I am very influenced by the fact that I have been listening to people expressing real concern about this issue in this House. I still think 18 is probably the right age, but I am very influenced by what the noble Baronesses, Lady Finlay and Lady Cass, have said: that maybe the answer is some assurance that there is a more intense assessment for people aged between 18 and 25. The Bill says that you can have an assisted death only if you have

“a clear, settled and informed wish to end”
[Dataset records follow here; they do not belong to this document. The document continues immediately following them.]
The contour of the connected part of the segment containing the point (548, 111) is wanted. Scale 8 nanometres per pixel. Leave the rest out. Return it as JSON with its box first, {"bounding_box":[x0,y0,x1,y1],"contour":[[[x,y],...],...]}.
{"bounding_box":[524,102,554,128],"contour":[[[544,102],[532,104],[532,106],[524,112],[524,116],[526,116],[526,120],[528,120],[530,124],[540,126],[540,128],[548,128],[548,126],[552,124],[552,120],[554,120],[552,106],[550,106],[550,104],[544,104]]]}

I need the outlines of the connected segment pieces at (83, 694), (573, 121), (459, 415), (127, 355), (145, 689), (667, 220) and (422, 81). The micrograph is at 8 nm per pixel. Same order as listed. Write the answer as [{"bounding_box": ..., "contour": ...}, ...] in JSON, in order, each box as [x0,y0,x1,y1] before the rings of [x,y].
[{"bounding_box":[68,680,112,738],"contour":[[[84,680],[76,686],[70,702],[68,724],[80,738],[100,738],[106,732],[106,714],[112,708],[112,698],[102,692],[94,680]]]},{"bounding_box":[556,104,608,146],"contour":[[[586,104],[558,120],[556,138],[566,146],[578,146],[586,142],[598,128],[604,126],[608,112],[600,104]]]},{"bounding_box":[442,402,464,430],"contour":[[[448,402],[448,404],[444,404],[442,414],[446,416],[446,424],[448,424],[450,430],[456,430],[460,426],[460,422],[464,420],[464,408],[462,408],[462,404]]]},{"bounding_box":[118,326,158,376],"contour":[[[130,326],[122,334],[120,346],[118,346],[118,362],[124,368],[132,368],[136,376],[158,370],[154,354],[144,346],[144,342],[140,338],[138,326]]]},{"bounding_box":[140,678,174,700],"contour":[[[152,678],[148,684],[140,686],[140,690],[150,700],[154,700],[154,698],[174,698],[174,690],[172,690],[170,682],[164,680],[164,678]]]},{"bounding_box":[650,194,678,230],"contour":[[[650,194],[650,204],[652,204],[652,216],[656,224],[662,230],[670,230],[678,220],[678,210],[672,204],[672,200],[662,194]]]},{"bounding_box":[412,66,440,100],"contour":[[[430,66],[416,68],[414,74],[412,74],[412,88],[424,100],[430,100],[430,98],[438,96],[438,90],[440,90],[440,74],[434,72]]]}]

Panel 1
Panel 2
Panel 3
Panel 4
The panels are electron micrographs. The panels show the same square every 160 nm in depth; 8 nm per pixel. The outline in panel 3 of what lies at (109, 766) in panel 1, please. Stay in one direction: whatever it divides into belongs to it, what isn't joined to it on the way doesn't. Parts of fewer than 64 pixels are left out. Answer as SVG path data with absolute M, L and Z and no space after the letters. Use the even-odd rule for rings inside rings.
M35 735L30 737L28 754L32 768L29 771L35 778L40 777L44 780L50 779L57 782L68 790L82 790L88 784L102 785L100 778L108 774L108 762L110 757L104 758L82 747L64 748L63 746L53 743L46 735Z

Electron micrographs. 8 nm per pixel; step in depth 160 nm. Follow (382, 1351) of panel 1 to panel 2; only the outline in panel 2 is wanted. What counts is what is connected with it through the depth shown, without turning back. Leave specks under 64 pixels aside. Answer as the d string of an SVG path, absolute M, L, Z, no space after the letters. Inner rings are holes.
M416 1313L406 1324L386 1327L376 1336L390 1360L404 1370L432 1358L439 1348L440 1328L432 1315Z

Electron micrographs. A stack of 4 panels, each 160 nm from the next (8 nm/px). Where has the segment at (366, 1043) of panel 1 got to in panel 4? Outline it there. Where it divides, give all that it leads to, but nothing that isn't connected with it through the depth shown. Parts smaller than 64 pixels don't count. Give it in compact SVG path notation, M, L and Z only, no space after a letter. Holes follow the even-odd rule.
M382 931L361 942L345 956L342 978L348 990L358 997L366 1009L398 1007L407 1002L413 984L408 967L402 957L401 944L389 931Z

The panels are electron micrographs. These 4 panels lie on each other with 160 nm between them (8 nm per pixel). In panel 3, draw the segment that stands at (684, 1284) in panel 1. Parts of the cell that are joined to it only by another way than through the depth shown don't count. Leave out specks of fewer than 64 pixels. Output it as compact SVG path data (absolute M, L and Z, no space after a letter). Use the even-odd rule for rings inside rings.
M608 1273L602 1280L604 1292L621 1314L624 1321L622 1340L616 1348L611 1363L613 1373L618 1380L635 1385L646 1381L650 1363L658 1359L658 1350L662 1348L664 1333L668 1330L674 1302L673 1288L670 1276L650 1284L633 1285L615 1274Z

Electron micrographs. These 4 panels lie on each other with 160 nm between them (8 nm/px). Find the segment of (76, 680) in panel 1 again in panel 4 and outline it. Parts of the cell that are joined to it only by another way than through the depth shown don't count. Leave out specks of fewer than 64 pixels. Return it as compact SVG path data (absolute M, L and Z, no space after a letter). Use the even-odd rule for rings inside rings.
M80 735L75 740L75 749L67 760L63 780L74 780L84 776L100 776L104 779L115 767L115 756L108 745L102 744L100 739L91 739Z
your life, and it is being done voluntarily. How can we be sure about those aged between 18 and 25? Two doctors and a panel have to make the decision, but some additional thing might be required.

We are slightly going around in circles again and repeating ourselves, so I suggest that I talk in particular to the noble Baronesses, Lady Cass and Lady Finlay, and that we come back on Report and see whether we need a more thorough assessment for people aged between 18 and 25—although I am not saying I am going to change the age of 18. That is broadly my position.